There are also active VOC methods where customer feedback is solicited directly. For example, if an existing customer decides to refinance a mortgage, the bank it unlikely to hear from them unless there is a major problem.

Keep in mind, however, that just because a customer doesn’t seek out customer support doesn’t necessarily mean that their experience was smooth sailing. Using VOC to force a follow up with a survey or even direct phone conversation can identify where the customer felt confused or wished more help was available.

Remember, not every issue is severe enough for a customer to seek out help. But every issue is a potential reason for the customer to look at a competitor the next time they need banking services.

Increase Customer Advocacy by Adding the Personal Touch

In today’s competitive environment, the customer is king. And make no mistake; the customer knows it.

It’s not easy to get customers to advocate for a business. No matter what industry, only those companies that show the most attentive and effective levels of satisfaction get that coveted ‘word of mouth’ recommendation.

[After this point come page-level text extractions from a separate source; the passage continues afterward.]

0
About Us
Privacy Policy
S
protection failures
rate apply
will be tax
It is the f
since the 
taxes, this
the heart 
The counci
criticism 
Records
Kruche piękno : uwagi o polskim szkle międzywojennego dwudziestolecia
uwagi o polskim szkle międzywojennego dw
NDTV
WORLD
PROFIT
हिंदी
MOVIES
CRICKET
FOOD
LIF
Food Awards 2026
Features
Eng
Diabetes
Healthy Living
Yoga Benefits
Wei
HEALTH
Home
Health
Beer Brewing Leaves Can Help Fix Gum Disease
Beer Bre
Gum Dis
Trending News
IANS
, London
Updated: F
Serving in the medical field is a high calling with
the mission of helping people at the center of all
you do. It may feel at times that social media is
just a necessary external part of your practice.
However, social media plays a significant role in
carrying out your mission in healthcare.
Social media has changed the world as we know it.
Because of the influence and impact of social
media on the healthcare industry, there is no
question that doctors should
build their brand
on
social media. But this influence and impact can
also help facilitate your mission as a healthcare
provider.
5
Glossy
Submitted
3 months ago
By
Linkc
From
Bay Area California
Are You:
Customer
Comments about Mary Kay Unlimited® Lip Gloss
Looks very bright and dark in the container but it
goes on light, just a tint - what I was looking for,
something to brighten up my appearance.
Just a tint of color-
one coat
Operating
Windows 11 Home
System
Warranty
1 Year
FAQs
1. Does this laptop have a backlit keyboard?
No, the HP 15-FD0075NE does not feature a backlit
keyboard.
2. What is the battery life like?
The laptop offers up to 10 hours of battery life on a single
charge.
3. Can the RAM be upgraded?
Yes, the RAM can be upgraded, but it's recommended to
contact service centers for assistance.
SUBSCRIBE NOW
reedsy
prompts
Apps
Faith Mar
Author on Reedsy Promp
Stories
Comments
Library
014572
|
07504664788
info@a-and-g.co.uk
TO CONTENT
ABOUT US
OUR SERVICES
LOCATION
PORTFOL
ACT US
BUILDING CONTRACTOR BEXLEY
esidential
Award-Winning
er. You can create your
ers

The data needed to properly measure VOC requires keen attention to countless touchpoints along the customer journey. Although it may seem like a lot of work for a bank, it’s a breath of fresh air for their customers.

Repeatedly soliciting feedback creates a sense that the bank is always there, attentive to every need and problem and ready to lend a helping hand. Most crucially, even if things get messy (and let’s face it, it’s inevitable sooner or later), customers still feel like they’re being listened to.

Empathy is a powerful marketing and retention tool for any business, and it goes a long way towards creating the kind of relationship with customers that they want to share with their friends and family.